The problem: Rewrite all the entries below, swapping "Karma" for "Points" and keeping everything else the same. Leave out the pictures.

Source material:
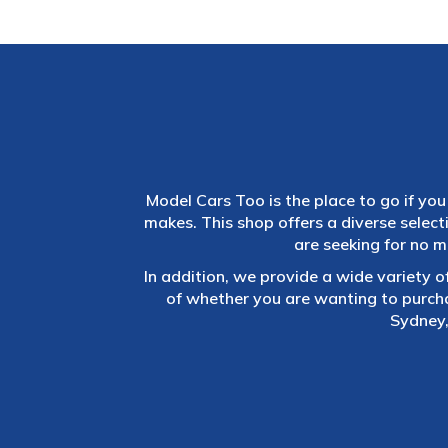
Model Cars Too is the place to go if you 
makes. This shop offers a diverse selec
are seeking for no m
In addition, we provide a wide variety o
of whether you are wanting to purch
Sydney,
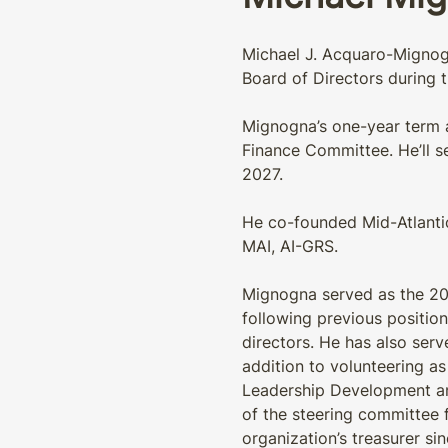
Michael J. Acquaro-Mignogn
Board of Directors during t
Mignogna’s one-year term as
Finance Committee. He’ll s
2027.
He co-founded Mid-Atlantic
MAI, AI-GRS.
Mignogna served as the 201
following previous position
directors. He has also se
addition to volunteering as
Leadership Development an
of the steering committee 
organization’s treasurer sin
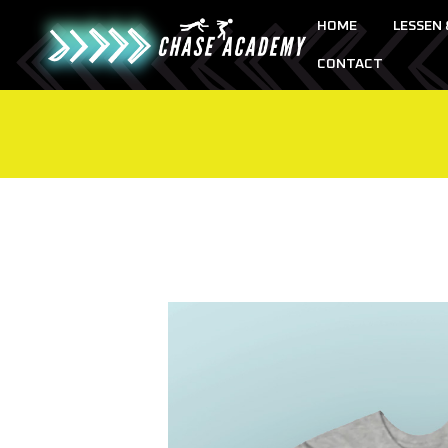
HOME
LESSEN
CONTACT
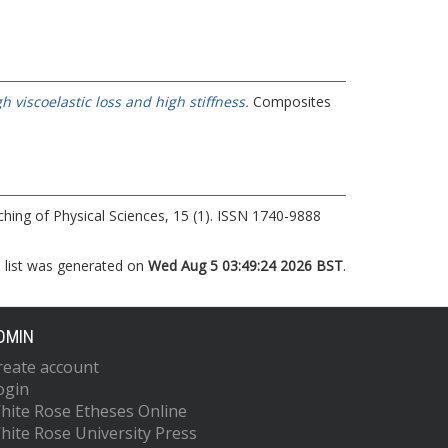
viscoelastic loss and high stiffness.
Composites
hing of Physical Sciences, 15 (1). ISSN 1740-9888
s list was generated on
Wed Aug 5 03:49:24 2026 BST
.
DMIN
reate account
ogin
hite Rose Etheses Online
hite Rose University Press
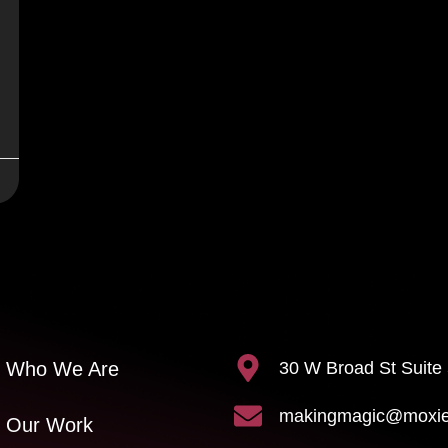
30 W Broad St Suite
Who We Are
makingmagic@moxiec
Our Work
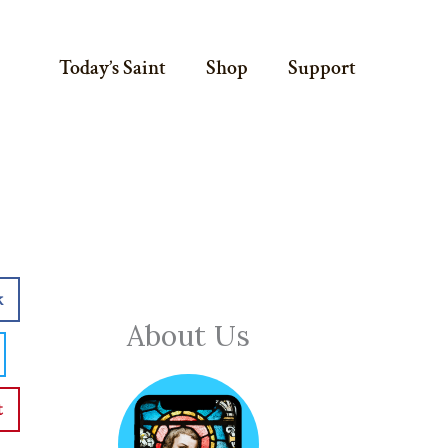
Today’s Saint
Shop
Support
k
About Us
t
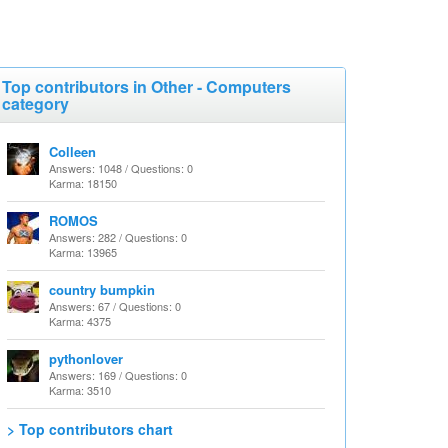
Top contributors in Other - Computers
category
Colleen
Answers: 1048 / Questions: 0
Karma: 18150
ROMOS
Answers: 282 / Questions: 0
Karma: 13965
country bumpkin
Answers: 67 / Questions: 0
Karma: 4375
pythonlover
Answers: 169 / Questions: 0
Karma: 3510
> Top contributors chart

Exercise answer:
Model Cars Too is the place to go if you 
makes. This shop offers a diverse selec
are seeking for no m
In addition, we provide a wide variety o
of whether you are wanting to purch
Sydney,
Michael J. Acquaro-Mignogn
Board of Directors during t
Mignogna’s one-year term as
Finance Committee. He’ll s
2027.
He co-founded Mid-Atlantic
MAI, AI-GRS.
Mignogna served as the 201
following previous position
directors. He has also se
addition to volunteering as
Leadership Development an
of the steering committee 
organization’s treasurer sin
HOME
LESSEN
CONTACT
viscoelastic loss and high stiffness.
Composites
hing of Physical Sciences, 15 (1). ISSN 1740-9888
s list was generated on
Wed Aug 5 03:49:24 2026 BST
.
DMIN
reate account
ogin
hite Rose Etheses Online
hite Rose University Press
30 W Broad St Suite
Who We Are
makingmagic@moxiec
Our Work
Today’s Saint
Shop
Support
k
About Us
t
Top contributors in Other - Computers
category
Colleen
Answers: 1048 / Questions: 0
Points: 18150
ROMOS
Answers: 282 / Questions: 0
Points: 13965
country bumpkin
Answers: 67 / Questions: 0
Points: 4375
pythonlover
Answers: 169 / Questions: 0
Points: 3510
> Top contributors chart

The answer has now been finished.